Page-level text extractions
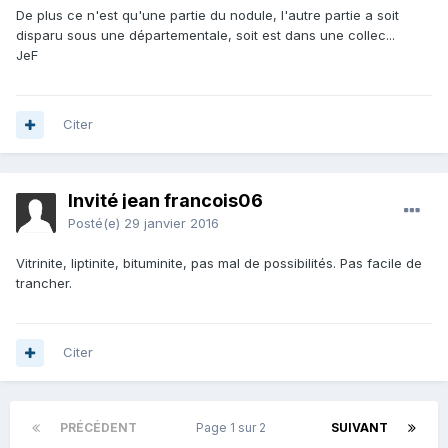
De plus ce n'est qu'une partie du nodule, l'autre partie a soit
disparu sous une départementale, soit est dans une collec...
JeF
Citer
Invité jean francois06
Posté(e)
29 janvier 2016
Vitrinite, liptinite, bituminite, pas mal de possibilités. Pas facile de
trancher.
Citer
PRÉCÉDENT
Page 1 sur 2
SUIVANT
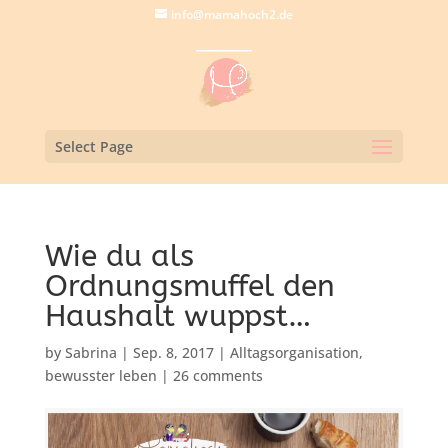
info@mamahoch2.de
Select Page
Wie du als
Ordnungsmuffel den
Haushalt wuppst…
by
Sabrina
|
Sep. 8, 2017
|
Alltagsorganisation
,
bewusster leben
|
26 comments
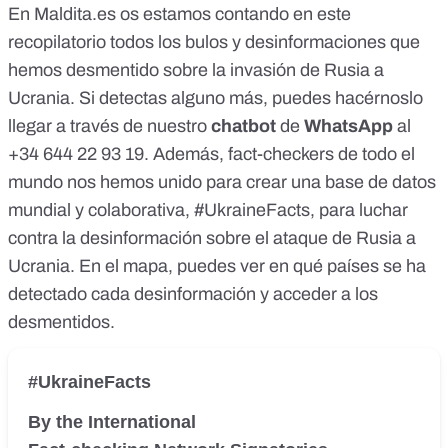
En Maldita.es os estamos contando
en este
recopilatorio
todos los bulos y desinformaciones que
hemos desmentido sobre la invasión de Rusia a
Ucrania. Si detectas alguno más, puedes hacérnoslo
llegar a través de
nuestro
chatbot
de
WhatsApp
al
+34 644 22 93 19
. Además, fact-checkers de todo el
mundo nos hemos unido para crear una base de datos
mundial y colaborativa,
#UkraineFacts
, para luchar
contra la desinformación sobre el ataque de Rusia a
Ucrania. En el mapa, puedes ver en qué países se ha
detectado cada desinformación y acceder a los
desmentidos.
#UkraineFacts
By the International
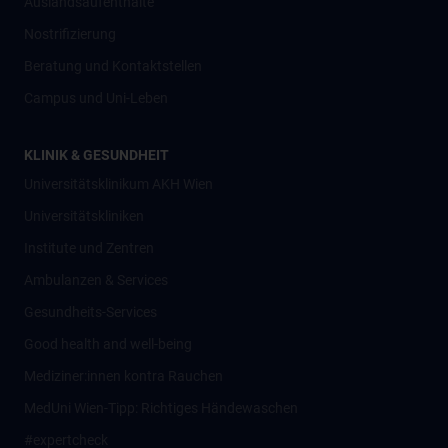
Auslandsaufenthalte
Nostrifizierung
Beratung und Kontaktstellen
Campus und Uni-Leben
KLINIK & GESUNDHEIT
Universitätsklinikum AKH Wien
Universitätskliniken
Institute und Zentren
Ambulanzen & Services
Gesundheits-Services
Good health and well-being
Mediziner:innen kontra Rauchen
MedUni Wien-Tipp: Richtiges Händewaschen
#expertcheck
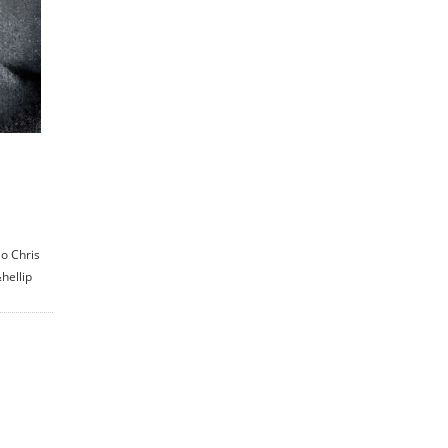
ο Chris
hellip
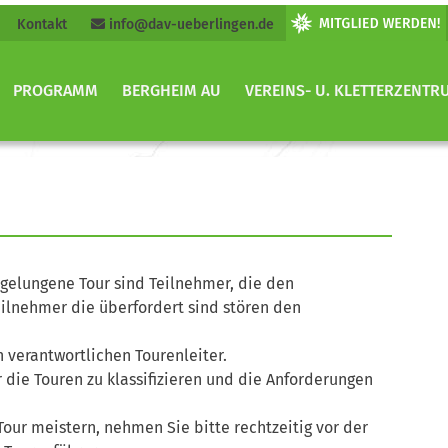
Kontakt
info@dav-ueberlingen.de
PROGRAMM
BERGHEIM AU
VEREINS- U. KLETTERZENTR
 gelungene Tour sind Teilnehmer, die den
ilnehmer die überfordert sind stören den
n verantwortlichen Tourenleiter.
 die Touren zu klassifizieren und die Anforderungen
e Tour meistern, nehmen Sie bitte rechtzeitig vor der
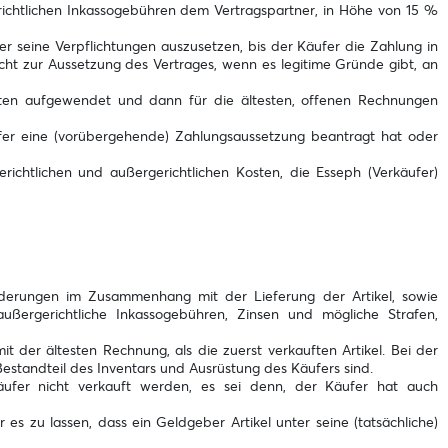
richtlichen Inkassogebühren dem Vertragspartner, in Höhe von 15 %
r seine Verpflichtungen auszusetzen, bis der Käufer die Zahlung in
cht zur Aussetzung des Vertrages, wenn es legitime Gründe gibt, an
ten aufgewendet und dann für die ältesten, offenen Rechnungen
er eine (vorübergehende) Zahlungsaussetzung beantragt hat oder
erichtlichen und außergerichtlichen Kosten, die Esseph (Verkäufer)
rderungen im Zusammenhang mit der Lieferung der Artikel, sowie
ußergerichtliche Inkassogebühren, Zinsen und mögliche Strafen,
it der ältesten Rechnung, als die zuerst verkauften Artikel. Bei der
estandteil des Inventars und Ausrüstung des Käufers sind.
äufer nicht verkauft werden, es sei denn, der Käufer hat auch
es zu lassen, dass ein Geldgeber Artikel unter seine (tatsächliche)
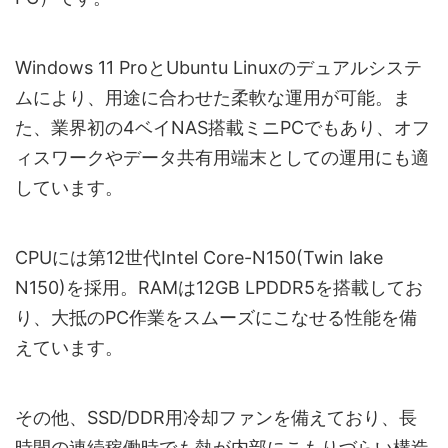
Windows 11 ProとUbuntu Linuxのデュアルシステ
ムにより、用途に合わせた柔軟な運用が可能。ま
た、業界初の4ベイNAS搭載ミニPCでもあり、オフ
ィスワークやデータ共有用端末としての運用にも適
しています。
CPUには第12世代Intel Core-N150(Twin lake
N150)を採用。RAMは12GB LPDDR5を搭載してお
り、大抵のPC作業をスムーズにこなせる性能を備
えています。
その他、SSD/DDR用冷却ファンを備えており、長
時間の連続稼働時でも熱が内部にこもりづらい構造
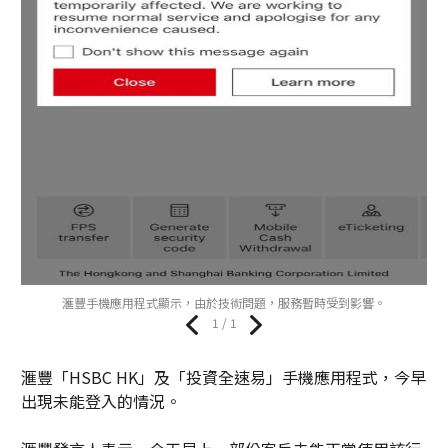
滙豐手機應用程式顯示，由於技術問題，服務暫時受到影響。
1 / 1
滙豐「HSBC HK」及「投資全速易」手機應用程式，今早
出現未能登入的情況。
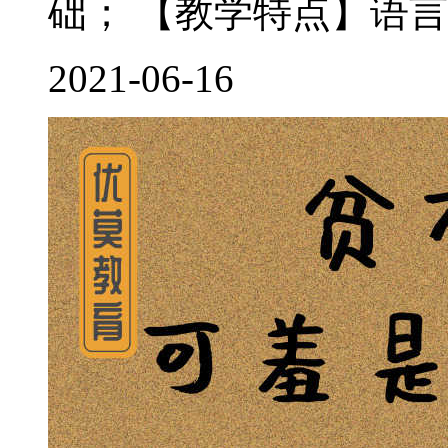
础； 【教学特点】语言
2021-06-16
==
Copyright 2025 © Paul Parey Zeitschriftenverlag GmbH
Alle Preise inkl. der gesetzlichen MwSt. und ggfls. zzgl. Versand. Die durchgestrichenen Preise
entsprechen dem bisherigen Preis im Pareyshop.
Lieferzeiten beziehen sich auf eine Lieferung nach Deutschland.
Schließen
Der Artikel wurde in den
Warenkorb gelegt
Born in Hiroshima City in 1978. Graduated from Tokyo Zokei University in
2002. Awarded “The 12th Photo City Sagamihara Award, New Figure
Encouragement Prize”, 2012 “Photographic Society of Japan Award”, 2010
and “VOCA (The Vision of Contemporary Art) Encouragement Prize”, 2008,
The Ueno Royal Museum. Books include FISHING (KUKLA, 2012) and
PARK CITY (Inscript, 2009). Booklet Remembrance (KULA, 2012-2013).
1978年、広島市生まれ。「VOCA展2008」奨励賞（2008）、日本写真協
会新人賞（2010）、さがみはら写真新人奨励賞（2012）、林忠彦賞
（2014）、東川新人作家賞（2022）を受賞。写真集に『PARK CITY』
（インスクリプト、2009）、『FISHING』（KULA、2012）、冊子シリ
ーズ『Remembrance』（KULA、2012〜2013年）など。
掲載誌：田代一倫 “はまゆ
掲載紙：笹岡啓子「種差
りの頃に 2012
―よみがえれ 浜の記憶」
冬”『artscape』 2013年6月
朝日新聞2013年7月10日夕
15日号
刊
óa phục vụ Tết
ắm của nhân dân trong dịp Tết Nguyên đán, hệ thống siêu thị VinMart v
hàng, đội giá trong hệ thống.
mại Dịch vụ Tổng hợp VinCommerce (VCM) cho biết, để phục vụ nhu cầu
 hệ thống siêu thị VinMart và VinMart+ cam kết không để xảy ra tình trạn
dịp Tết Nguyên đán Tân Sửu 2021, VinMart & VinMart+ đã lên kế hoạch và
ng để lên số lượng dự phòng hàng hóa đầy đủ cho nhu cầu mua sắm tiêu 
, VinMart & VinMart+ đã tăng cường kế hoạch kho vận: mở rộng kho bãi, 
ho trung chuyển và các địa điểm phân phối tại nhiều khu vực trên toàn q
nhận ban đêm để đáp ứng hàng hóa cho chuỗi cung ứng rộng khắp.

Work required:
Among the records above, only the lines between the line holding "Born in Hiroshima" and the line holding "nhận ban đêm", inclusive, are to be output, exactly as written.

Your response:
Born in Hiroshima City in 1978. Graduated from Tokyo Zokei University in
2002. Awarded “The 12th Photo City Sagamihara Award, New Figure
Encouragement Prize”, 2012 “Photographic Society of Japan Award”, 2010
and “VOCA (The Vision of Contemporary Art) Encouragement Prize”, 2008,
The Ueno Royal Museum. Books include FISHING (KUKLA, 2012) and
PARK CITY (Inscript, 2009). Booklet Remembrance (KULA, 2012-2013).
1978年、広島市生まれ。「VOCA展2008」奨励賞（2008）、日本写真協
会新人賞（2010）、さがみはら写真新人奨励賞（2012）、林忠彦賞
（2014）、東川新人作家賞（2022）を受賞。写真集に『PARK CITY』
（インスクリプト、2009）、『FISHING』（KULA、2012）、冊子シリ
ーズ『Remembrance』（KULA、2012〜2013年）など。
掲載誌：田代一倫 “はまゆ
掲載紙：笹岡啓子「種差
りの頃に 2012
―よみがえれ 浜の記憶」
冬”『artscape』 2013年6月
朝日新聞2013年7月10日夕
15日号
刊
óa phục vụ Tết
ắm của nhân dân trong dịp Tết Nguyên đán, hệ thống siêu thị VinMart v
hàng, đội giá trong hệ thống.
mại Dịch vụ Tổng hợp VinCommerce (VCM) cho biết, để phục vụ nhu cầu
 hệ thống siêu thị VinMart và VinMart+ cam kết không để xảy ra tình trạn
dịp Tết Nguyên đán Tân Sửu 2021, VinMart & VinMart+ đã lên kế hoạch và
ng để lên số lượng dự phòng hàng hóa đầy đủ cho nhu cầu mua sắm tiêu 
, VinMart & VinMart+ đã tăng cường kế hoạch kho vận: mở rộng kho bãi, 
ho trung chuyển và các địa điểm phân phối tại nhiều khu vực trên toàn q
nhận ban đêm để đáp ứng hàng hóa cho chuỗi cung ứng rộng khắp.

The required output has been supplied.